- Film poster
- Directed by: Jérémy Comte
- Written by: Jérémy Comte
- Produced by: Evren Boisjoli Maria Gracia Turgeon
- Starring: Félix Grenier Alexandre Perreault Louise Bombardier
- Cinematography: Olivier Gossot
- Edited by: Jérémy Comte
- Music by: Brian D'Oliveira
- Production companies: Achromatic Media Midi la Nuit
- Distributed by: H264 Distribution
- Release date: January 19, 2018 (Sundance);
- Running time: 16 minutes
- Country: Canada
- Language: French

= Fauve (film) =

Fauve is a Canadian short drama film, directed by Jérémy Comte and released in 2018. The film centres on two boys (Félix Grenier and Alexandre Perreault) looking for adventure near an open pit mine, who are soon drawn into a dangerous situation as their power game spins out of control.

The film was shot near Thetford Mines, Quebec.

==Awards==
The film premiered at the 2018 Sundance Film Festival, where it won a Special Jury Prize in the short films program. It won several awards at other film festivals throughout the year, including the top award at the Palm Springs International Festival of Short Films, an Honourable Mention from the Best Canadian Short Film jury at the 2018 Toronto International Film Festival, and the Grand Jury Prize at the 24FPS International Short Film Festival.

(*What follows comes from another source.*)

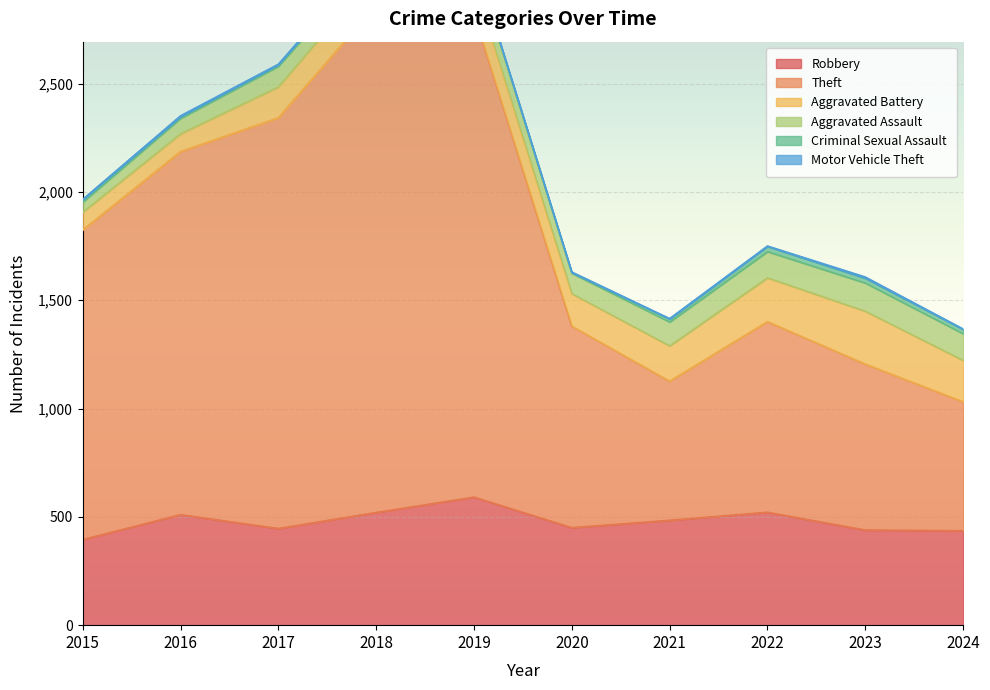

How many lines are shown in the chart?

6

It was named to TIFF's annual year-end Canada's Top Ten list.

The film won the Canadian Screen Award for Best Live Action Short Drama at the 7th Canadian Screen Awards. It was also an Academy Award nominee for Best Live Action Short Film at the 91st Academy Awards, and a Prix Iris nominee for Best Short Film at the 21st Quebec Cinema Awards.